__Фрагмент текста__:
==*==

Ну хорошо, умрем, а за что? Наверное, если бы мы все были готовы умирать за что-то, это “что-то” было бы невообразимо важное, понятное всем, необходимое и неизбежное, как солнце. Ведь только за солнце можно умереть: без него все мы все равно погибнем. Итак, за что умираем? — «В борьбе за это» — Какое «это»? Как меня можно просить умереть за какое-то «это»! Да я книгу не дочитал, да у меня дети, весна, наконец, а мне предлагается умереть за «это» — чушь какая-то!
Конечно, мне возразят: то, за что предполагается умирать, расшифровано в предыдущей строчке песни, а именно: «за власть Советов». Это возражение было бы справедливым, если бы мы знали, что это такое или если власть Советов действительно когда-то наступила и мы поняли бы как это хорошо. Но песня прошла через всю историю Советского Союза, и умирали миллионами, а власти Советов так никогда и не было, и самое главное, никто не сказал: «Постойте, а за что же мы, все как один, умирали?» Так что умирали все-таки за «это».

==*==

__Цель задания__: Что, согласно приведенному выше фрагменту текста, расшифровано в предыдущей строчке песни как то, за что предполагается умирать?

__Учебный материал__:

==*==

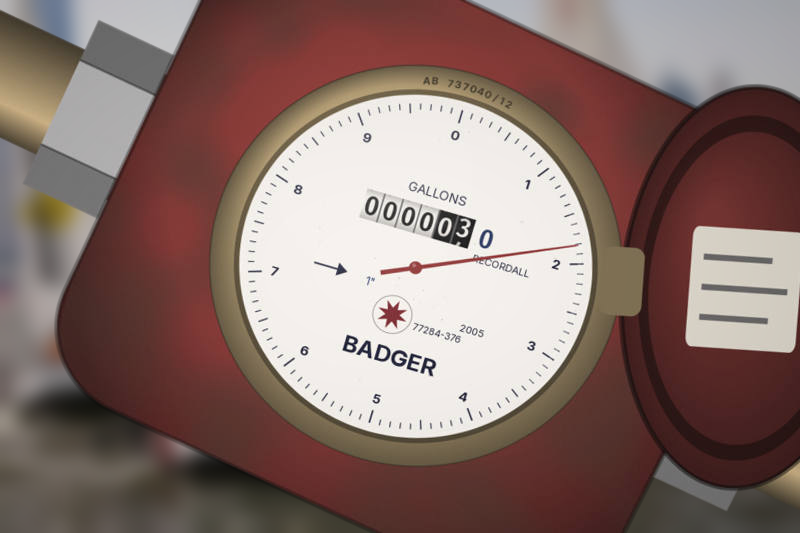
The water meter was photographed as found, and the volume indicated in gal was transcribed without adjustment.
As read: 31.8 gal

==*==

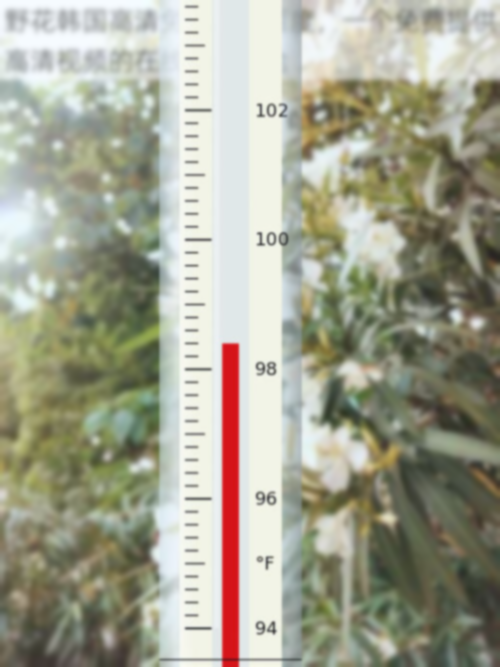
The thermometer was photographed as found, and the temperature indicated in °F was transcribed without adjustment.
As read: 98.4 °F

==*==

__Ответ на задание__: В предыдущей строчке песни названо «за власть Советов».